Two things are clearly needed. The IBC code needs to be comprehensively rewritten, so that the law does not get rewritten piecemeal by judges deciding the law based on appeals and arguments by various litigants in specific cases. Secondly, apart from deciding the precedence of creditors in receiving their share of asset values realised, there ought to be a stronger provision on delays.
The NCLAT order that excluded legal delays from the 270-day deadline for resolution needs to be modified in the law. The Binani case offers one possible solution. Since the Birlas were fighting a legal case in courts, in order to retain favour with the CoC, they offered additional compensation to the lenders to account for the time cost of money.
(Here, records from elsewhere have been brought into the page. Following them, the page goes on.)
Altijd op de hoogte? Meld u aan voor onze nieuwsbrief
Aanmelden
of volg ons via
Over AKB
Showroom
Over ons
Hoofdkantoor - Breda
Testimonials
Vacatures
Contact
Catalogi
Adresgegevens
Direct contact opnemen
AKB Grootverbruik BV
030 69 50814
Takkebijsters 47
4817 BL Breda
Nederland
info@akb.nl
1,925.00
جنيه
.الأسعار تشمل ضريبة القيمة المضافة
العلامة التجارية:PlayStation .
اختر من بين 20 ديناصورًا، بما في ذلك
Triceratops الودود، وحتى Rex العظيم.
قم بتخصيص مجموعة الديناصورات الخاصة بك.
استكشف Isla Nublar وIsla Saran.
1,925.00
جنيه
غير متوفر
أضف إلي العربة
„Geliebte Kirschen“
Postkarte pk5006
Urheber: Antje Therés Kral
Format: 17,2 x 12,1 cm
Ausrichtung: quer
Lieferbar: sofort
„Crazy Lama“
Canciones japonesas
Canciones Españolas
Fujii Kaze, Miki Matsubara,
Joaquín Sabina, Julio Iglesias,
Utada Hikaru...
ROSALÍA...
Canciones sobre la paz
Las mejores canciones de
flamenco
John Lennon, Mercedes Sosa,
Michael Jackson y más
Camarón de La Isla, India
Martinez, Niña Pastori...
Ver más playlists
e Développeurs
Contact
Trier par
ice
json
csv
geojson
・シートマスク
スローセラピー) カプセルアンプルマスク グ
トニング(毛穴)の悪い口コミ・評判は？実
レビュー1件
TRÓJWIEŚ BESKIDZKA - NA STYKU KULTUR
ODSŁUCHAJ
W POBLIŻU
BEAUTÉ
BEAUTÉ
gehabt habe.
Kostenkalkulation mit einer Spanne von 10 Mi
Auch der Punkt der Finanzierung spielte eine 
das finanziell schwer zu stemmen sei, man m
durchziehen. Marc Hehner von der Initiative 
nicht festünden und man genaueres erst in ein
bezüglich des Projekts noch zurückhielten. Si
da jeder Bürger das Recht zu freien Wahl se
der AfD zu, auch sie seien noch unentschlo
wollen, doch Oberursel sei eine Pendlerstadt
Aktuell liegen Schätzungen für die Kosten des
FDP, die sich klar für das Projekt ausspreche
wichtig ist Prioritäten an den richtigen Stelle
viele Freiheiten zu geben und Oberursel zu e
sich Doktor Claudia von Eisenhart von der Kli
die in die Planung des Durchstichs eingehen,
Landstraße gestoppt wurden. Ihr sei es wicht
This offers a possible solution. If the IBC gets a new provision, where once the 270-day limit is crossed, the time cost of further litigation is billed to the litigating party, the tendency to keep challenging orders in court will reduce. For example, if Rs 1,000 crore is the resolution amount possible today, and some creditor, financial or operational, challenges the CoC decision, the litigant should be forced to compensate creditors for the delay at, say, the RBI’s bank rate, or the State Bank’s base lending rate. The courts can, however, be given over-riding powers in case there is real injustice to any party in the process.
A law to resolve bankruptcy that pays no attention to the time costs involved in settling cases is not worth the paper it is written on. In a recent interview to sources, Insolvency and Bankruptcy Board of India Chairman M S Sahoo said that IBC is a marked improvement over the previous processes. The average time taken to resolve cases is 300 days, and the cost of resolution is 0.5 per cent of money realised against 9 per cent under BIFR.
He may be right. But 300 days is already 30 days longer than what the law permits. And if we have more contested cases like Essar Steel, which is still to be finally resolved after more than 630 days, we should worry about the IBC’s future too. The time to pull back is now by raising the cost of delays through litigation.
While filing cases right and left, nobody is asking a more basic question: if a litigant manages to quash the Arcelor bid, ArcelorMittal will presumably be right to say, sorry, this does not work for me. We are back to square one.
The right measure to evaluate the IBC is not the yardstick of what happened under SICA or DRT laws, but what is happening in its own context – a 270-day deadline for resolving cases. This means litigation delays must show up as a cost to somebody.